1. Trust is important

Being in middle management is sometimes like a filling inside a sandwich. We are in between frontline employees and senior management and therefore need to be able to manage both upwards and downwards. Trust is very important in this role; trust in the senior management’s ability to make sound decisions and trust in the direct reports’ ability to execute things and handle day-to-day operations. When we have trust, we wouldn’t be feeling the constant pressure and carrying weight on our shoulder. Besides, having trust enables us to be more supportive and positive. We need to trust in people and processes and believe that we can achieve great things together. 

2. Effective communication is crucial 

Middle managers are often the bridge between senior management and frontline employees. Therefore, we need to learn to communicate effectively, clearly and convey messages in both directions. Effective communication also means timely and clear communication. When decisions are made, we need to understand rationale behind these decisions and be able to explain them clearly. Clarity and timeliness are important not only in directing others, but also in managing expectations. Knowing an appropriate medium to use, be it email, written report, face-to-face meeting, or phone call, is key in ensuring that there is little to no room for misinterpretation.  

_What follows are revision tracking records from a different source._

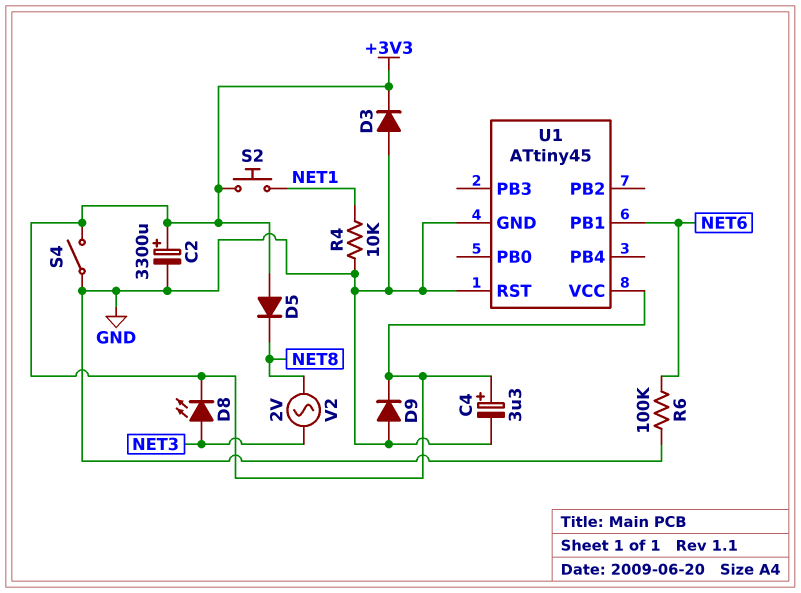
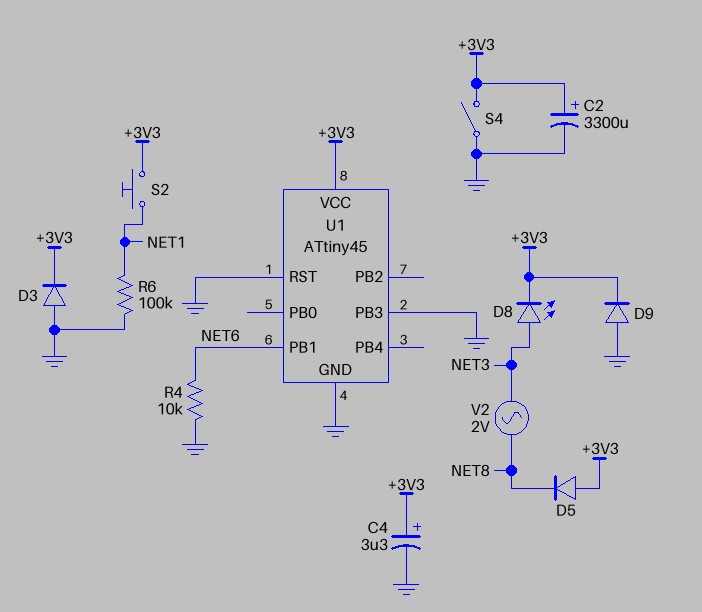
R4: 10k (GND, NET1) -> 10k (GND, NET6)
R6: 100k (GND, NET6) -> 100k (GND, NET1)
U1 pin PB3: none -> GND

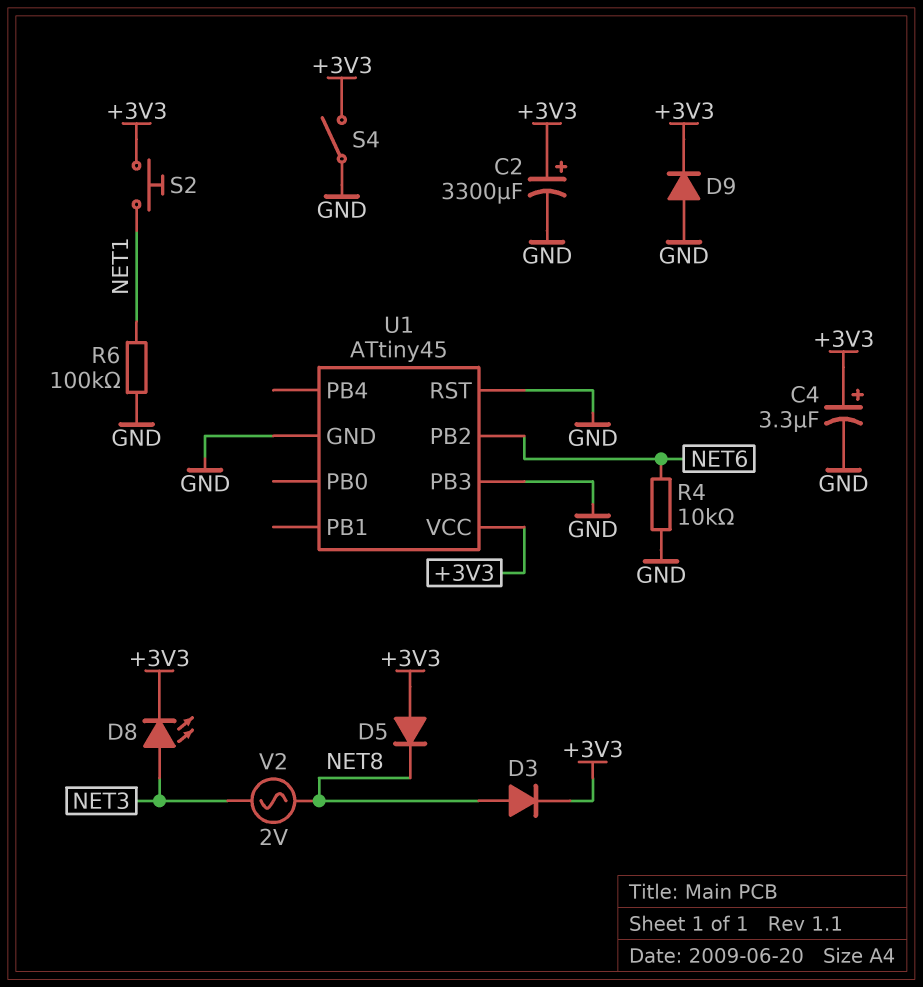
D3: diode (A GND, K +3V3) -> diode (A NET8, K +3V3)
U1 pin PB1: NET6 -> none
U1 pin PB2: none -> NET6

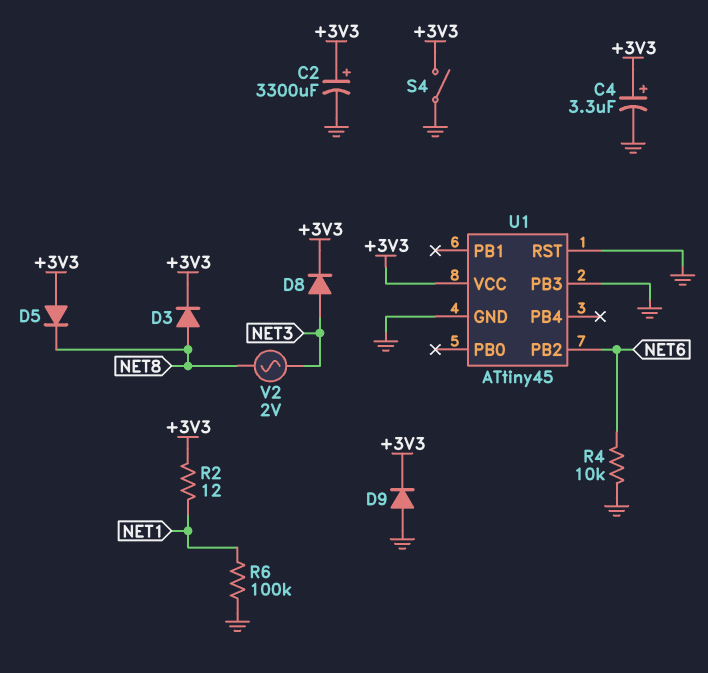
D8: LED (A NET3, K +3V3) -> diode (A NET3, K +3V3)
R2: none -> 12 (+3V3, NET1)
S2: button (+3V3, NET1) -> none

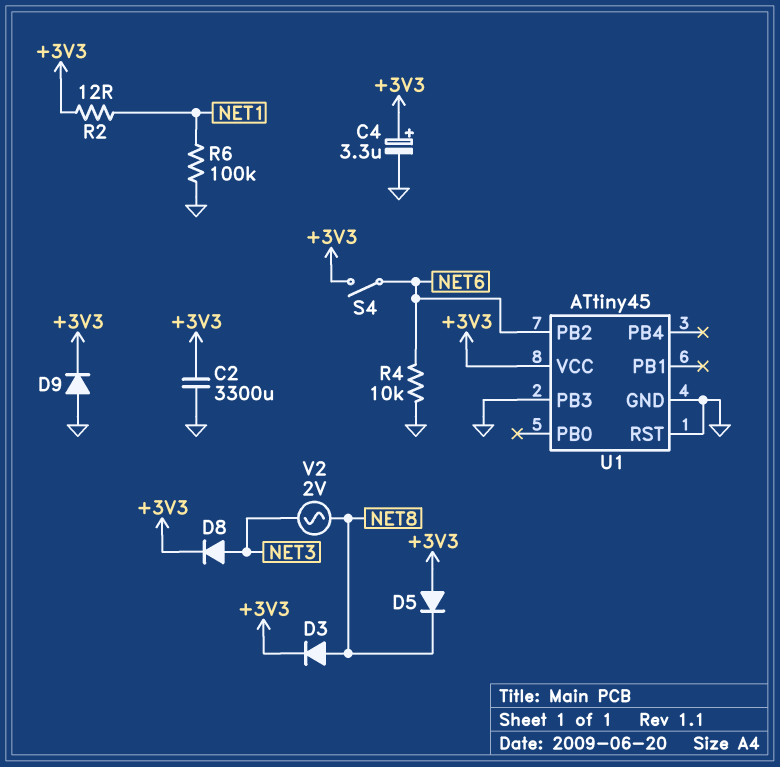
C2: 3300uF (plus +3V3, minus GND) -> 3300uF (+3V3, GND)
S4: switch (+3V3, GND) -> switch (+3V3, NET6)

3. Planning is as important as doing

When I was an individual contributor, I took great pleasure in getting things done, and being on the ground to execute tasks. When I first became a manager, I missed that, and I missed that a lot. I felt that if I wasn’t doing any hands-on work, I wasn’t being productive. It took me a while to understand and accept that planning, strategic thinking and making sure other people can deliver and execute on my behalf is equally, if not more, important for a manager. After all, if we are able use the power of more people, more things get done in the end. 

4. There is always room for development

There is a saying that the more you know, the more you know you don’t know. It is very true and quite comforting because learning is my passion and I never want to stop learning and growing. I used to worry that as a manager, I would no longer have up-to-date technical knowledge and become obsolete. However, over time, I’ve come to realise that I am still learning and expanding my knowledge everyday as a manager. And technical knowledge is not the only knowledge we need to make our mark in this world. 

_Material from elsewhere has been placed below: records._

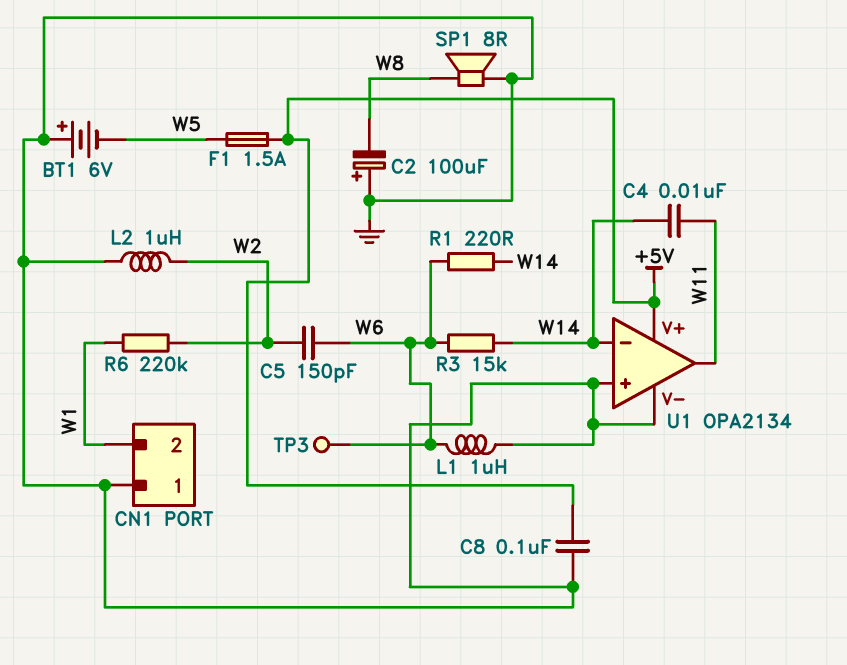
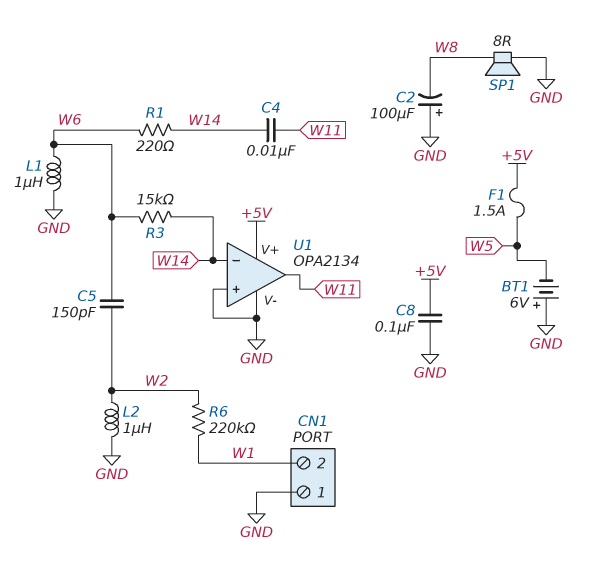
TP3: test point (W6) -> none

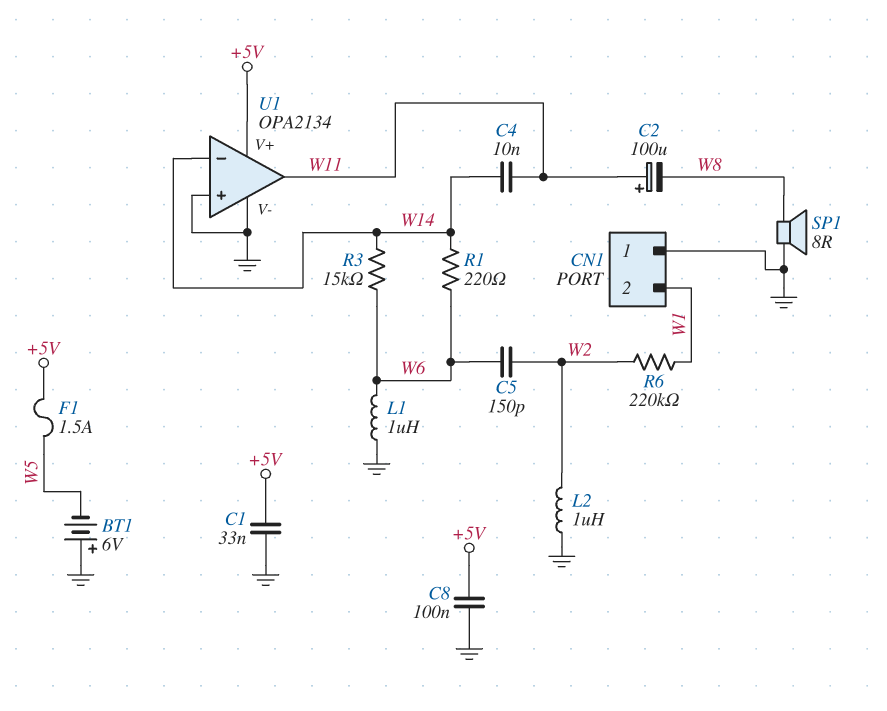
C1: none -> 33nF (+5V, GND)
C2: 100uF (plus GND, minus W8) -> 100uF (plus W11, minus W8)

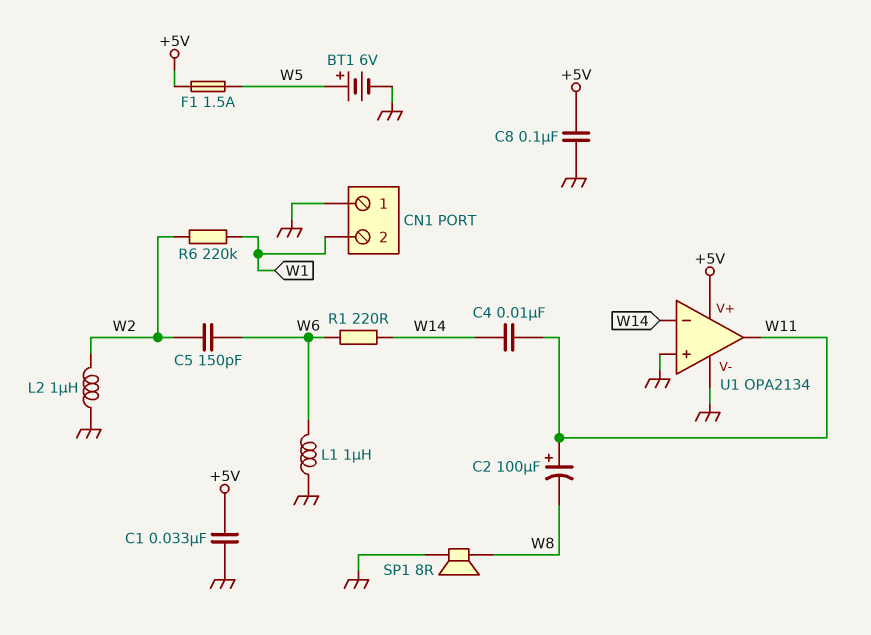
BT1: 6V (plus GND, minus W5) -> 6V (plus W5, minus GND)
R3: 15k (W6, W14) -> none

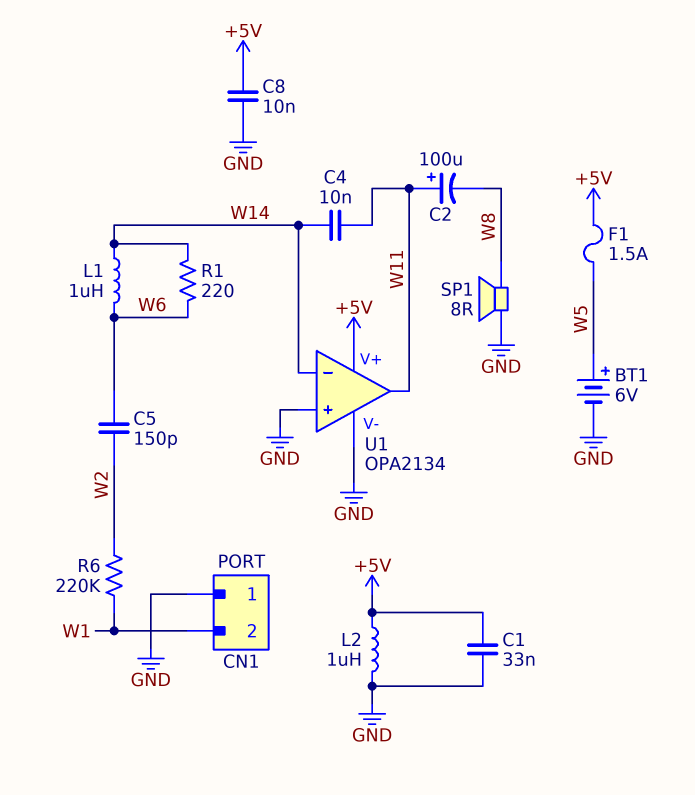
C8: 100nF (+5V, GND) -> 10nF (+5V, GND)
L1: 1uH (GND, W6) -> 1uH (W6, W14)
L2: 1uH (GND, W2) -> 1uH (+5V, GND)

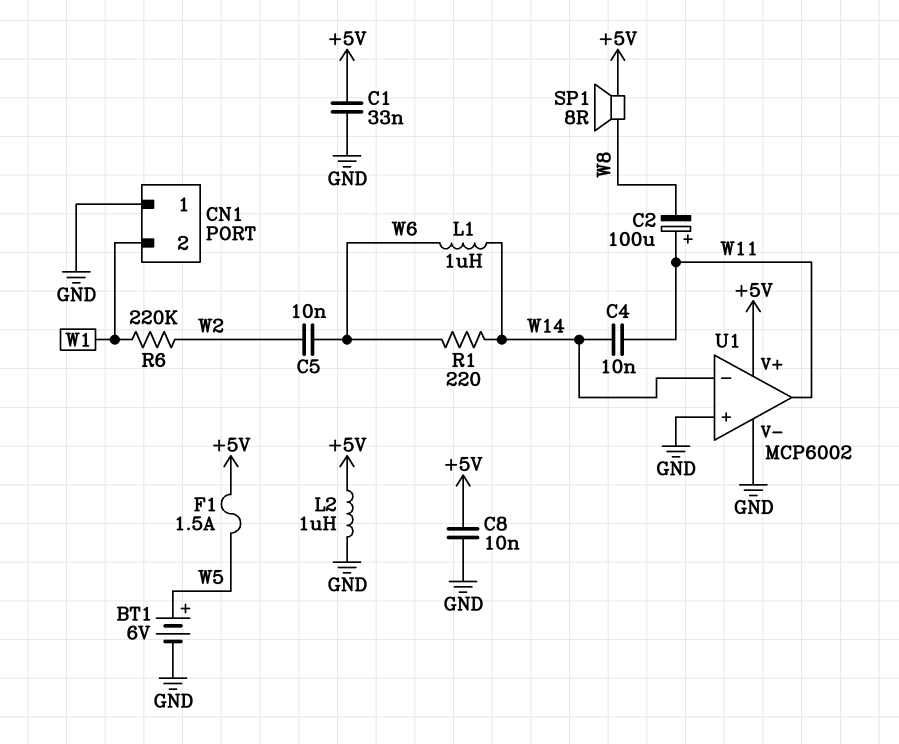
C5: 150pF (W2, W6) -> 10nF (W2, W6)
SP1: speaker 8R (GND, W8) -> speaker 8R (+5V, W8)
U1: OPA2134 -> MCP6002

5. It’s ok to fail as long as I learn from my failures

I hate to say I am a perfectionist but many personality tests I have taken thus far have revealed that I am one. As such, I don’t like failures and I want to get things done perfectly the first time. Being a manager means that sometimes, we need to think and make decisions on our feet without much preparation. I was not comfortable with the fact that I could be making wrong decisions or saying wrong things that affect not only myself but also other people. However, I have come to accept that it is ok to make mistakes as long as I learn from my mistakes and do everything in my power to correct them or learn from them. So for example, these days, I make quick decisions with information I have at hand but I am willing to change my decision as I gather more information or stand corrected and not beat myself over it. 

I came across this talk on taking the management leap by a fellow woman in technology, Kristine Howard, where she spoke about how she ended up in a managerial role and what her responsibilities were. I recommend you to check it out because it will give you a great insight into a managerial role in a technology company. 

To those who are looking to become a manager and think they will be good at it, I say more power to you and I wish you all the best. To those who are not sure if they want to become a manager, I say give it a go because you never know until you try and there is really nothing to lose. If you like it, then you’ll be glad that you give it a try. If you don’t like it and go back to being an individual contributor, you’ll have gained an invaluable experience and that’s a win too. And who knows, you might be ready to come back to it again at a later time like I did and enjoy it second time around.